Khān Abdul Ghaffār Khān (6 February 1890 – 20 January 1988) (Pashto: خان عبدالغفار خان), nicknamed Bāchā Khān (Pashto: باچا خان, lit. "king of chiefs") or Pāchā Khān (پاچا خان), was a Pashtun independence activist against the rule of the British Raj. He was a political and spiritual leader known for his nonviolent opposition, and a lifelong pacifist and devout Muslim.[20] A close friend of Mohandas Gandhi, Bacha Khan was nicknamed the "Frontier Gandhi" in British India.[21] Bacha Khan founded the Khudai Khidmatgar ("Servants of God") movement in 1929, whose success triggered a harsh crackdown by the colonial authorities against him and his supporters, and they experienced some of the most severe repression of all Indian independence activists.[22] Khan strongly opposed the All-India Muslim League's demand for the partition of India.[23][24] When the Indian National Congress declared its acceptance of the partition plan without consulting the Khudai Khidmatgar leaders, he felt very sad and told the Congress "you have thrown us to the wolves."[25] After partition, Badshah Khan pledged allegiance to Pakistan and demanded an autonomous "Pashtunistan" administrative unit within the country, but he was frequently arrested by the Pakistani government between 1948 and 1954. In 1956, he was again arrested for his opposition to the One Unit program, under which the government announced to merge the former provinces of West Punjab, Sindh, North-West Frontier Province, Chief Commissioner's Province of Balochistan, and Baluchistan States Union into one single polity of West Pakistan. Badshah Khan also spent much of the 1960s and 1970s either in jail or in exile. Upon his death in 1988 in Peshawar under house arrest, following his will, he was buried at his house in Jalalabad, Afghanistan. Tens of thousands of mourners attended his funeral, marching through the Khyber Pass from Peshawar to Jalalabad, although it was marred by two bomb explosions killing 15 people. Despite the heavy fighting at the time, both sides of the Soviet–Afghan War, the communist army and the mujahideen, declared a ceasefire to allow his burial.[26]

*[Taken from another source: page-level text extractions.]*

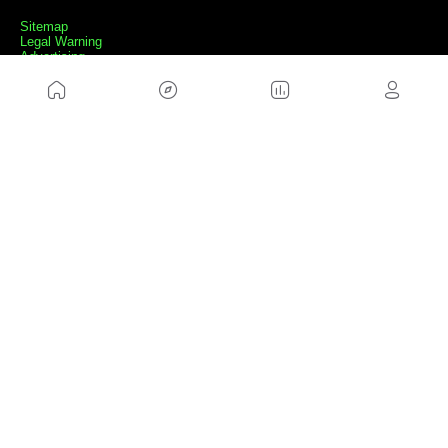
Sitemap
Legal Warning
Advertising
Cookies Policy
Privacity Policy
Contact
Work with us
FRIENDS WEBS
MusickMag
FOLLOW US
Subscribe to our newsletter
Send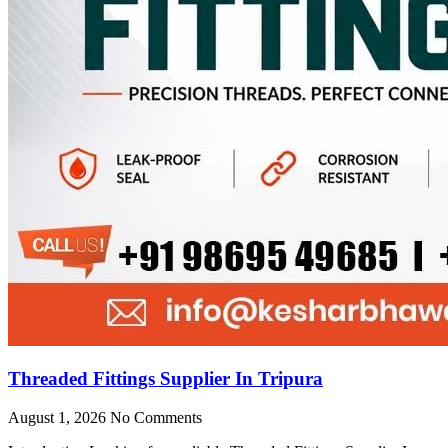
Threaded Fittings Supplier In Tripura
August 1, 2026
No Comments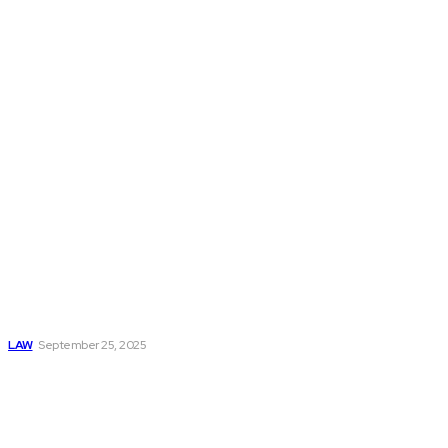
Don't Miss
What to Expect
When Filing a
Personal Injury
Claim in SC
LAW
September 25, 2025
Understanding
Patents:
Definitions, Types,
And Applications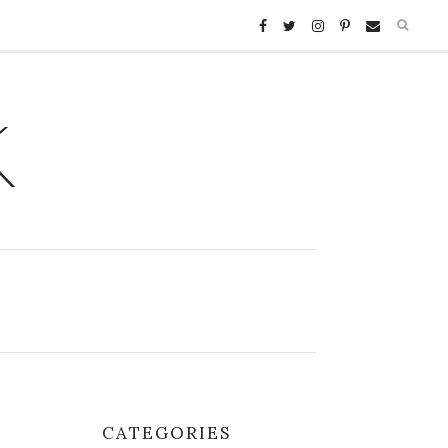
K
CATEGORIES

The Palestinian activist Nafez Assaily has been notable for his bookmobile service in Hebron dubbed "Library on Wheels for Nonviolence and Peace",[27] and hailed as a "creative Muslim exponent of non-violent activism".[28]

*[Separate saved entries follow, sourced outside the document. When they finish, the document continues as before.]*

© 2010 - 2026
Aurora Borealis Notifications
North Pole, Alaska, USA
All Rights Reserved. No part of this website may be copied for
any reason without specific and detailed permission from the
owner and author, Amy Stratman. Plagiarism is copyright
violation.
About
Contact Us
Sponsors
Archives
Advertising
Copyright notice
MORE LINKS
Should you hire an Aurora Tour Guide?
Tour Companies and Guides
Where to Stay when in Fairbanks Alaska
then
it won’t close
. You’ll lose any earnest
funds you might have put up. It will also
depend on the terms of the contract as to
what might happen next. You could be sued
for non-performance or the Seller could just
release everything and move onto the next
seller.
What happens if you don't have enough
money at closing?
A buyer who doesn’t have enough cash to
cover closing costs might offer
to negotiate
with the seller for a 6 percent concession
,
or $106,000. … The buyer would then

The First Intifada began in 1987 initially as a nonviolent civil disobedience movement.[29][30] It consisted of general strikes, boycotts of Israeli Civil Administration institutions in the Gaza Strip and the West Bank, an economic boycott consisting of refusal to work in Israeli settlements on Israeli products, refusal to pay taxes, refusal to drive Palestinian cars with Israeli licenses, graffiti, and barricading.[31][32] Pearlman attributes the non-violent character of the uprising to the movement's internal organization and its capillary outreach to neighborhood committees that ensured that lethal revenge would not be the response even in the face of Israeli state repression.[33]